## [Exercise aim]
Only one number is expected here, namely how many lines of the entries below hold the string "JSON".

## [Supplied material]
□ □ □
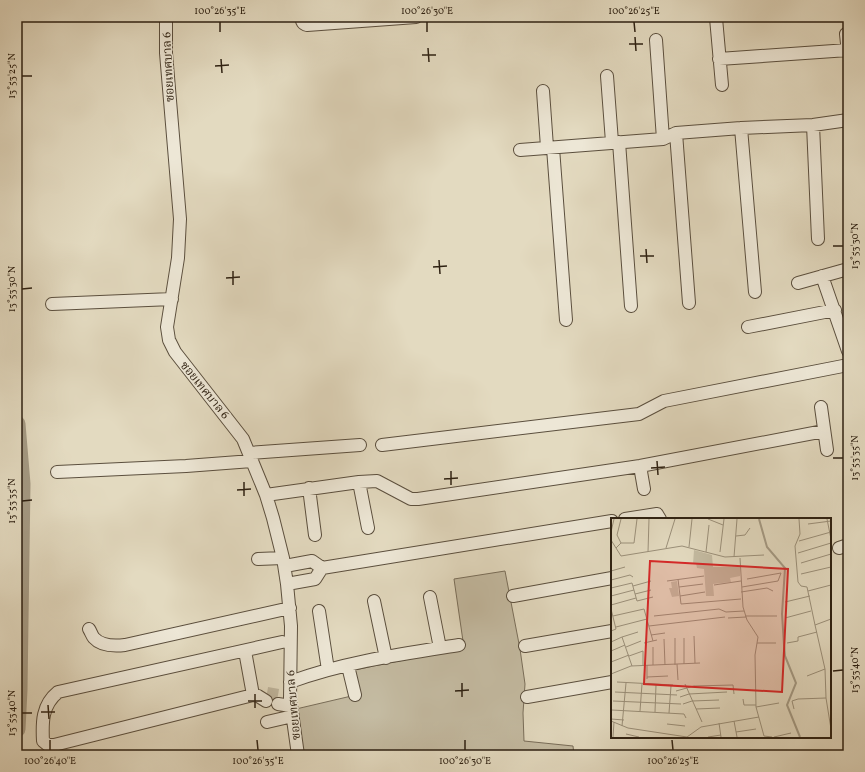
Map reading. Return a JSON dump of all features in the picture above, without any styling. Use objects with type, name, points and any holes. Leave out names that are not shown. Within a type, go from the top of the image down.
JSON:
[{"type":"street","name":"ซอยเทศบาล 6","points":[[166,17],[166,53],[180,219],[178,258],[167,334],[175,352],[243,439],[266,494],[284,562],[290,608],[291,707],[298,755]]},
{"type":"street","points":[[301,17],[302,22],[307,25],[348,19],[416,17]]},
{"type":"street","points":[[716,18],[722,85]]},
{"type":"street","points":[[719,59],[848,51],[846,34]]},
{"type":"street","points":[[656,40],[663,139]]},
{"type":"street","points":[[607,76],[631,306]]},
{"type":"street","points":[[543,91],[550,147],[566,320]]},
{"type":"street","points":[[520,150],[663,139],[676,132],[813,125],[848,120]]},
{"type":"street","points":[[813,125],[818,238]]},
{"type":"street","points":[[741,128],[755,292]]},
{"type":"street","points":[[676,132],[689,303]]},
{"type":"street","points":[[798,283],[848,269]]},
{"type":"street","points":[[822,276],[835,310],[844,326],[848,351]]},
{"type":"street","points":[[52,304],[172,299]]},
{"type":"street","points":[[748,327],[835,310]]},
{"type":"street","points":[[382,445],[639,414],[664,401],[848,365]]},
{"type":"street","points":[[821,408],[827,450]]},
{"type":"street","points":[[266,494],[377,481],[410,499],[418,499],[640,466],[824,432]]},
{"type":"street","points":[[57,472],[186,466],[360,445]]},
{"type":"street","points":[[640,466],[644,489]]},
{"type":"street","points":[[359,482],[368,528]]},
{"type":"street","points":[[309,488],[315,535]]},
{"type":"street","points":[[631,518],[657,514],[659,518]]},
{"type":"street","points":[[258,559],[284,562],[312,562],[322,568],[611,521]]},
{"type":"street","points":[[287,584],[315,579],[322,568]]},
{"type":"street","points":[[513,596],[611,578]]},
{"type":"street","points":[[430,597],[440,648]]},
{"type":"street","points":[[374,601],[386,658]]},
{"type":"street","points":[[89,629],[94,639],[114,646],[125,645],[290,608]]},
{"type":"street","points":[[319,611],[328,670]]},
{"type":"street","points":[[526,646],[611,631]]},
{"type":"street","points":[[282,642],[58,692],[50,698],[46,707],[42,722],[43,741],[48,745],[54,745],[267,697],[291,707]]},
{"type":"street","points":[[290,682],[317,672],[459,645]]},
{"type":"street","points":[[245,651],[267,697]]},
{"type":"street","points":[[348,666],[355,695]]},
{"type":"street","points":[[527,696],[611,682]]},
{"type":"street","points":[[267,722],[291,707]]},
{"type":"shaded area","points":[[505,571],[525,684],[523,713],[524,741],[573,746],[574,755],[425,755],[410,753],[380,755],[302,755],[296,709],[360,694],[354,670],[464,648],[454,579]]},
{"type":"waterway","points":[[17,424],[22,484],[19,690],[17,729]]},
{"type":"tunnel","points":[[267,693],[278,695]]}]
□ □ □
## [Output of the task]
2